= PASSAGE PROVIDED =
TRUE STORIES: Dr Lindsay Simpson at the Writefest Literary Lunch. Photo: Mike Knott / NewsMail
TRUE STORIES: Dr Lindsay Simpson at the Writefest Literary Lunch. Photo: Mike Knott / NewsMail Mike Knott

Writers share skills at Literary Luncheon

IF MIGHT not be the usual way to spend your days, but for one Australian true crime writer, following Harley Davidsons to bikie club houses and interviewing serial killers was just part of the job.

The first female chief police reporter at the Sydney Morning Herald, Lindsay Simpson was in Bundaberg this weekend for Writefest, hosting workshops and guest speaking at the first Literary Luncheon.

"I'd been a journalist at the Sydney Morning Herald for 12 years back in the 80s and 90s and then ended up writing books. Six of my books are in true crime," she said.

"The first book I ever wrote with by best friend Sandra Harvey was Brothers in Arms which became Bikie Wars on the TV.

"That was the first true crime book in Australia to read like a novel."

Beginning as a court reporter, Dr Simpson said her interest in crime developed as she built up contacts and relationships on both side of the law.

"I loved court reporting because it was like watching real drama, it was better than any theatre," she said.

"I guess I naturally went into the police reporting role and developed that into an investigative role.

= DATA UNDER STUDY =
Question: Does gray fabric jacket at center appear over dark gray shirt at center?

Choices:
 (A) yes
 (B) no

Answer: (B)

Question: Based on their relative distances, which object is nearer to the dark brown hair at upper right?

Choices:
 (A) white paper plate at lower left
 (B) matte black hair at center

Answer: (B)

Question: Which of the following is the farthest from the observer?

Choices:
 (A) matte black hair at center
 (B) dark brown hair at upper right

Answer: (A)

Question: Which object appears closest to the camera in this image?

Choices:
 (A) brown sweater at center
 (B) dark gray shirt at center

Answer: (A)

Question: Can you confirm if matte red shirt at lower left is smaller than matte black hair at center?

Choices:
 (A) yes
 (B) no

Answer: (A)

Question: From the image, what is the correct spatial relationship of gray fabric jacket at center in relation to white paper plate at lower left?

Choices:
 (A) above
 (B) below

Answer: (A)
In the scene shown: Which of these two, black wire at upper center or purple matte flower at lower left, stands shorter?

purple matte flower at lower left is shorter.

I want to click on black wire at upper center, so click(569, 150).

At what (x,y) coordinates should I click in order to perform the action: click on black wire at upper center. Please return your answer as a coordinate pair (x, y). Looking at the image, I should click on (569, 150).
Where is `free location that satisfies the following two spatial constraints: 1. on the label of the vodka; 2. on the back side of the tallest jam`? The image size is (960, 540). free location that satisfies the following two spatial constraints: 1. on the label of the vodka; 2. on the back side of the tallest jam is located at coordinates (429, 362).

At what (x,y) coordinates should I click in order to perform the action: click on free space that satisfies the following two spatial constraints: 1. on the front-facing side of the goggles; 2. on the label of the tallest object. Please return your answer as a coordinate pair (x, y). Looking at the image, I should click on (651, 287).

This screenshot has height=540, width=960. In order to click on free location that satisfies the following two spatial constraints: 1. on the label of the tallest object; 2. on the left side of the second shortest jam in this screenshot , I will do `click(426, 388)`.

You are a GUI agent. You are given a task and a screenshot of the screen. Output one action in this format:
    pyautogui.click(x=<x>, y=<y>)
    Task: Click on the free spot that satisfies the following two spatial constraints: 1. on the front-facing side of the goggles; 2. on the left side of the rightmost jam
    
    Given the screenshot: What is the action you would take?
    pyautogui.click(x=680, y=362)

= EXERCISE =
Could you transcribe the Writefest article, beginning at the words "The first female" and stopping after "first Literary Luncheon."?

= OUTPUT OF THE EXERCISE =
The first female chief police reporter at the Sydney Morning Herald, Lindsay Simpson was in Bundaberg this weekend for Writefest, hosting workshops and guest speaking at the first Literary Luncheon.